Why Nirvana struck just the right chord at the Rock & Roll Hall of Fame induction

Kurt Cobain would have loved it

When the surviving members of Nirvana hinted that Joan Jett would join them for the band’s induction into the Rock & Roll Hall of Fame last night  (10) via a photo on Instagram, the internet jumped on the news that she would fill in for the late Kurt Cobain like lions on red meat.

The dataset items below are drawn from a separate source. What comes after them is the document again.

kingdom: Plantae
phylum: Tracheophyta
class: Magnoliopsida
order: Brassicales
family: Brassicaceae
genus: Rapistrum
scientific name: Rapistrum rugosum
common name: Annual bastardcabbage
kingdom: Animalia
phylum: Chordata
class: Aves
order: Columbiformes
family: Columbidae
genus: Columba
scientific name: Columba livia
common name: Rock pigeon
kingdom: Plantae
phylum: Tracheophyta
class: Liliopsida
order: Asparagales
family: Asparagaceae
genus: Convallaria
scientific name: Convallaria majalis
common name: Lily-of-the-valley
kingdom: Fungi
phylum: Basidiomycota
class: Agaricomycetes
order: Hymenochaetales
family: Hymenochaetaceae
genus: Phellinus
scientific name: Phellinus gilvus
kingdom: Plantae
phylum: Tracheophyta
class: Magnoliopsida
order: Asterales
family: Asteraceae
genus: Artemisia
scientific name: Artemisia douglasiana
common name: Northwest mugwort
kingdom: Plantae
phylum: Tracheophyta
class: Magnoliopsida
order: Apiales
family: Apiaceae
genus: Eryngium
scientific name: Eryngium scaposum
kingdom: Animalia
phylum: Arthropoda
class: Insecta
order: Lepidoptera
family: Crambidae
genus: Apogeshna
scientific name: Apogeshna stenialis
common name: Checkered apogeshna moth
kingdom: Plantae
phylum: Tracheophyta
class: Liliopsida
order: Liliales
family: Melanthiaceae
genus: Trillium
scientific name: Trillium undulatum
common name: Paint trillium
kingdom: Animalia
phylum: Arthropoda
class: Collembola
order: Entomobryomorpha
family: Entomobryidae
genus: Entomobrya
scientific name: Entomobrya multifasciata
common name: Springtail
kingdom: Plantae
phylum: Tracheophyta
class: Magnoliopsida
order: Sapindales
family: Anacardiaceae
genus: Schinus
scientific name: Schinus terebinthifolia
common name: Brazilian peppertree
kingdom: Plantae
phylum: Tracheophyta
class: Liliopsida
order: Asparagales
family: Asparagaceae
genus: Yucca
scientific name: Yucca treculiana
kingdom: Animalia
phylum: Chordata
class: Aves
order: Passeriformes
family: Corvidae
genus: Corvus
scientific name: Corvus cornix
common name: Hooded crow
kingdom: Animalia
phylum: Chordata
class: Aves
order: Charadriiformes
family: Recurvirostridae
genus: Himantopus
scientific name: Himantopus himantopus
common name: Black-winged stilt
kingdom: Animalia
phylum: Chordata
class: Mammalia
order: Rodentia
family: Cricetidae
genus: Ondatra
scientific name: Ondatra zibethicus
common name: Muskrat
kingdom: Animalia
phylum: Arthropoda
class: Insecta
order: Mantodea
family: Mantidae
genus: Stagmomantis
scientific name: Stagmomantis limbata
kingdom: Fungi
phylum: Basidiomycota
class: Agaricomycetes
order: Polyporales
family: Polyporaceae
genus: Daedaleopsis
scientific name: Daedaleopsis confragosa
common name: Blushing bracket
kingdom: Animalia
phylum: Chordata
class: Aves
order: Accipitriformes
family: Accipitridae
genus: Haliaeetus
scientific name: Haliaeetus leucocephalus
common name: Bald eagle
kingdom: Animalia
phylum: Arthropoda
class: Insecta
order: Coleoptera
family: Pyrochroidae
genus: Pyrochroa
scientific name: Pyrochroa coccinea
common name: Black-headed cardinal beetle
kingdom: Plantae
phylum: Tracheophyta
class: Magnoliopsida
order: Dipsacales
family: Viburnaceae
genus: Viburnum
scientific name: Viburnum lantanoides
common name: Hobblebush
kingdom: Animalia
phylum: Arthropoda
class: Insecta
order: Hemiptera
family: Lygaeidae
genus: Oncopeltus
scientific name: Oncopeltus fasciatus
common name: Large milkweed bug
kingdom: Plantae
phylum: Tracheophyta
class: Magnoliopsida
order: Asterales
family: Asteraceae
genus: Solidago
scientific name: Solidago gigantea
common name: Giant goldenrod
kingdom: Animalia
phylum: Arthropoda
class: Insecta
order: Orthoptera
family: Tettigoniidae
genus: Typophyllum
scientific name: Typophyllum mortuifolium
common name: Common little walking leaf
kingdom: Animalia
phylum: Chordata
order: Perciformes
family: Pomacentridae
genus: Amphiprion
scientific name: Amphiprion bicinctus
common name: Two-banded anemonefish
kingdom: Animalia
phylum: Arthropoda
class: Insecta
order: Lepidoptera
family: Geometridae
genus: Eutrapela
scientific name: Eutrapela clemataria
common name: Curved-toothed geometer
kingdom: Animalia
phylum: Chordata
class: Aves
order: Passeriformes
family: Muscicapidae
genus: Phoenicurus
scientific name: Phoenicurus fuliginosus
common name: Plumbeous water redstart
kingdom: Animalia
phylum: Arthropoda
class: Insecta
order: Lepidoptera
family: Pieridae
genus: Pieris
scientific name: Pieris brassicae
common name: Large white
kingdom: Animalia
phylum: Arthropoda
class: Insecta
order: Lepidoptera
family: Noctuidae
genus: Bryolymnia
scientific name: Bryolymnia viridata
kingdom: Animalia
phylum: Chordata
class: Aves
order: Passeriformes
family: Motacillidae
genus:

But it turns out that by throwing fans and press that little snack to nibble on, Dave Grohl, Krist Novoselic and Pat Smear were able to pull off something much more impressive: a Nirvana set featuring not only Jett, but Lorde, St. Vincent, and Sonic Youth’s Kim Gordon. Furthermore, they were able to keep the last three names a complete secret until they took that stage last night. Each person was picked for a deliberate reason that made perfect sense without exploiting the occasion.

And it turned out to be an evening that I bet Cobain would have loved. In one short set (and in a later secret show at a Brooklyn’s St Vitus club), Nirvana accomplished so many things:

*They paid homage to Cobain’s vision of a world where female musicians were given as much credibility as male artists

*By including Lorde, they showed that Nirvana’s music speaks for the current generation as much as for the Gen X’ers. Not only that, but Lorde has an individual style that is all her own, just as Cobain had, and is an artist that is deliberately inclusive without pandering to current trends.

*With the inclusion of Gordon, Nirvana highlighted a women who served as an influence on the band, as well as a contemporary. There's very fun footage of them together at the Reading Festival in 1991, and their connection is a long-lived one.

*Like Gordon, Jett influenced the members of Nirvana, has become very close to Grohl, and produced an album by The Germs, Smear’s early band.

Lorde performed “All Apologies,” St. Vincent “Lithium,” Jett “Smells Like Teen Spirit, “and Gordon, “Aneurysm”: each song perfectly matched to the performer. In the videos below, it’s clear that each performer put her own stamp on the song, while still honoring the original’s intent (Gordon comes in around the 7-minute mark in her video).

In almost any other situation, it would be easy to dismiss the use of women singers as gimmicky, but, in hindsight, it seems like the most obvious and smartest decision possible in this case.

In various interviews, Cobain made it clear time and again that he preferred the company of women, identified closely with what it felt like to feel like an outsider—whether because you were female or gay —and was ardently pro-female. Most famously, as Charles Cross noted  in his  book, “Here We Are Now: The Lasting Impact of Kurt Cobain,” in the liner notes for “Incesticide,” he delivered a decree to grunge fans: “If any of you, in any way, hate homosexuals, people of a different color, or women, please do this one favor for us—leave us the fuck alone. Don’t come to our shows and don’t buy our records.”

As Cross points out in an excellent essay for The Advocate, Nirvana played anti-rape and gay rights benefits. After “In Utero” was released, Cobain told Spin, he hoped the album “inspire[d] women to pick up guitars, and start bands — because it’s the only future of rock ’n’ roll.”

Nirvana’s selection of guests last night were spot on, though it  might have been fun to see someone even a little more daring, like Peaches, play with them. Otherwise, it’s hard to think of a better way for Grohl and Novoselic to have honored Nirvana’s past and its future.